◆ **QUOTED PASSAGE**:
'''

Jihadists easily and completely hijacked a Syrian opposition that the White House and other Western power and opinion centers foolishly portrayed as “moderate,” “democratic,” and on the verge of overthrowing Assad. Washington is further handicapped in its effort to roll back the IS by its ongoing conflicts with Syrian and Iranian regimes, both blood enemies of Sunni extremists, and by its continuing alliance with Saudi Arabia and other arch-reactionary gulf monarchies, key sponsors of Wahhabi extremism.

As I write today, on the first anniversary of Kolko’s death (May 19th), I look belatedly at yesterday’s New York Times to see that the Islamic State has seized the key Iraqi city of Ramadi after weeks of U.S. airstrikes meant to prevent that outcome.  The latest radical Islamist triumph in Iraq mocks Washington’s recent claims that the IS is “on the defensive” (NYT, 5/18/2015, A1). Because of its irrational conflict with Teheran, the U.S. has discouraged Baghdad from mobilizing and deploying Iraq’s pro-Iran Shiite fighters, the blood enemies of the IS who are required in battle if the extremist Sunni state is going to be effectively countered in Iraq. It’s another epic imperial “cluster-fuck” of Washington’s own making to no small extent.

Meanwhile extremists thrive in Libya, where the Obama administration sowed anarchy and created fertile soil for radical Islamism within that nation by militarily overthrowing the formerly U.S.-allied Libyan government of Moammar Ghadafi.  The Wall Street Journal reports on its first page today that “the Islamic State has solidified its foothold in Libya as it searches for ways to capitalize on its rising popularity among extremist groups around the world…[the] foothold…gives the group a new staging place to plan attacks in North Africa and across the Mediterranean sea in Europe…Deeper ties in Libya could give Islamic State the ability to extend its influence further into Africa, where groups such as Boko Haram in Nigeria have pledged allegiance to the radical Sunni force.” (D. Nissenbaum and M. Abi-Habib, “Islamic State Sends Fighters to Libya,” WSJ, 5/19/2015, A1, A6).

'''

◆ **TASK INSTRUCTIONS**:
- A) Reproduce the commentary on U.S. policy and the Islamic State word for word, starting with "Meanwhile extremists thrive" and going on through "5/19/2015, A1, A6).".
- B) Write the next part of the commentary on U.S. policy and the Islamic State, beginning right after its final sentence.
The material after this has no connection to the commentary on U.S. policy and the Islamic State.

◆ **PROVIDED RECORDS**:
'''

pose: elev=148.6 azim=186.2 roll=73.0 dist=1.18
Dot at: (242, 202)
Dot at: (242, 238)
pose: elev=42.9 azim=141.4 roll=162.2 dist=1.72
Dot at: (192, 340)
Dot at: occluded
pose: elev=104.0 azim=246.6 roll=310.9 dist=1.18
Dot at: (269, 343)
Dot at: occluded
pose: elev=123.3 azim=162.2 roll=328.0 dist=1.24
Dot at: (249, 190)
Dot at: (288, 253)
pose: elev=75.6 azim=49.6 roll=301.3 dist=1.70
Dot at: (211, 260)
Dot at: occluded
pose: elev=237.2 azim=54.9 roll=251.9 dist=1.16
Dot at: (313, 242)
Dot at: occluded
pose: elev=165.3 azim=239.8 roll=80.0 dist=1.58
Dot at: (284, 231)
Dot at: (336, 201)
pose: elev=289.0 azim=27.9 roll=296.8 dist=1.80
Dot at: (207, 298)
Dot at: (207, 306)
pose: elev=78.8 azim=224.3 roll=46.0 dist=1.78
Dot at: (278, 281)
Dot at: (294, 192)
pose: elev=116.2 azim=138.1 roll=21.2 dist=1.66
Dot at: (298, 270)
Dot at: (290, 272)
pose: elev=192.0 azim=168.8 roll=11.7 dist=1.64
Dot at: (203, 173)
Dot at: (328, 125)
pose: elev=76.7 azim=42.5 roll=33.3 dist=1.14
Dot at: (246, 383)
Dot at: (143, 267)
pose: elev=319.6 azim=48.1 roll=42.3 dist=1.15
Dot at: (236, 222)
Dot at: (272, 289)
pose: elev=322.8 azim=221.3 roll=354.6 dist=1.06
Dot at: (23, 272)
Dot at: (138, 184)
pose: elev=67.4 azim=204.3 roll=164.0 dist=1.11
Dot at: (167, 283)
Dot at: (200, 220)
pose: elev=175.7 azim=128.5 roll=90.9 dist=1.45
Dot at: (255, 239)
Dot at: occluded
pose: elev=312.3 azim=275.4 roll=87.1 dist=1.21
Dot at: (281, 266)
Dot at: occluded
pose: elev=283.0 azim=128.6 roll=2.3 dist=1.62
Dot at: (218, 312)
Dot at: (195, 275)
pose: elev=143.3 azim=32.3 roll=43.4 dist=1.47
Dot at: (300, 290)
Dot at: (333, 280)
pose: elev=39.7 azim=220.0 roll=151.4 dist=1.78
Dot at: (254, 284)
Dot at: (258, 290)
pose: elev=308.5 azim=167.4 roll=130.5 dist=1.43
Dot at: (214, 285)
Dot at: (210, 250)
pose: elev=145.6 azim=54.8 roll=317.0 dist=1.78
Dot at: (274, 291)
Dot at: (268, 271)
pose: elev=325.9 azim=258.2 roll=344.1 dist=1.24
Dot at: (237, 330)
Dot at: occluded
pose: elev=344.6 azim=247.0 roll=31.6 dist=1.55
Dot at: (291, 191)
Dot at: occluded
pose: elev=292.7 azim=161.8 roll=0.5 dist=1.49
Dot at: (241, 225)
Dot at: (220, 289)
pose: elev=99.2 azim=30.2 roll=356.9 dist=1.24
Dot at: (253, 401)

'''

◆ **EXPECTED ANSWERS**:
- A)
Meanwhile extremists thrive in Libya, where the Obama administration sowed anarchy and created fertile soil for radical Islamism within that nation by militarily overthrowing the formerly U.S.-allied Libyan government of Moammar Ghadafi.  The Wall Street Journal reports on its first page today that “the Islamic State has solidified its foothold in Libya as it searches for ways to capitalize on its rising popularity among extremist groups around the world…[the] foothold…gives the group a new staging place to plan attacks in North Africa and across the Mediterranean sea in Europe…Deeper ties in Libya could give Islamic State the ability to extend its influence further into Africa, where groups such as Boko Haram in Nigeria have pledged allegiance to the radical Sunni force.” (D. Nissenbaum and M. Abi-Habib, “Islamic State Sends Fighters to Libya,” WSJ, 5/19/2015, A1, A6).

- B)
Across the Muslim world, from North Africa to Afghanistan – where the Taliban has been back on the rise for years – the U.S. “war on [of] terror” policy is a rolling catastrophe, every bit as muddled and stumbling as the Indochinese fiasco.  Under Obama no less than under Bush, the reasons for U.S. and Western failure in the Middle East are largely “recent and self-inflicted” (Cockburn). It’s been quite an accomplishment on the part of Washington’s not-so wise men.  As Cockburn notes:

“Osama bin Laden’s gathering of militants, which did not call itself al Qaeda until after 9/11, was just one of many jihadi groups twelve years ago.  But today its ideas and methods are predominant among jihadis because of the prestige it gained through the destruction of the Twin Towers, the war in Iraq and its demonization by Washington as the source of all anti-American evil. These days, there is a narrowing of differences in the beliefs of jihadis, regardless of whether or not they are formally linked to al-Qaeda central….At the time of 9/11, al-Qaeda was a small, generally ineffective organization; by 2014 al Qaeda-type groups were numerous and powerful.  In other words, the ‘war on terror,’ the waging of which has shaped the political landscape for so much of the world since 2001, has demonstrably failed.” (Cockburn, 55, 59)

Nowhere is this abject failure – a monument to Kolko’s understanding of the U.S. imperial establishment – more glaringly obvious than across northern Iraq and Syria:

“If you look at a map of the Middle East, [Cockburn observes], you will find that al-Qaeda-type organizations have become a lethally powerful force in a territory that stretches from Diyala province northeast of Baghdad, to northern Latakia province on Syria’s Mediterranean coastline.  The whole of the Euphrates Valley through Western Iraq, eastern Syria, and right up to the Turkish border is today under the control of ISIS or Jabhat al-Nusra (JAN), the latter being the official representative of what U.S. officials call ‘core’ al-Qaeda in Pakistan” (Cockburn, 42-43).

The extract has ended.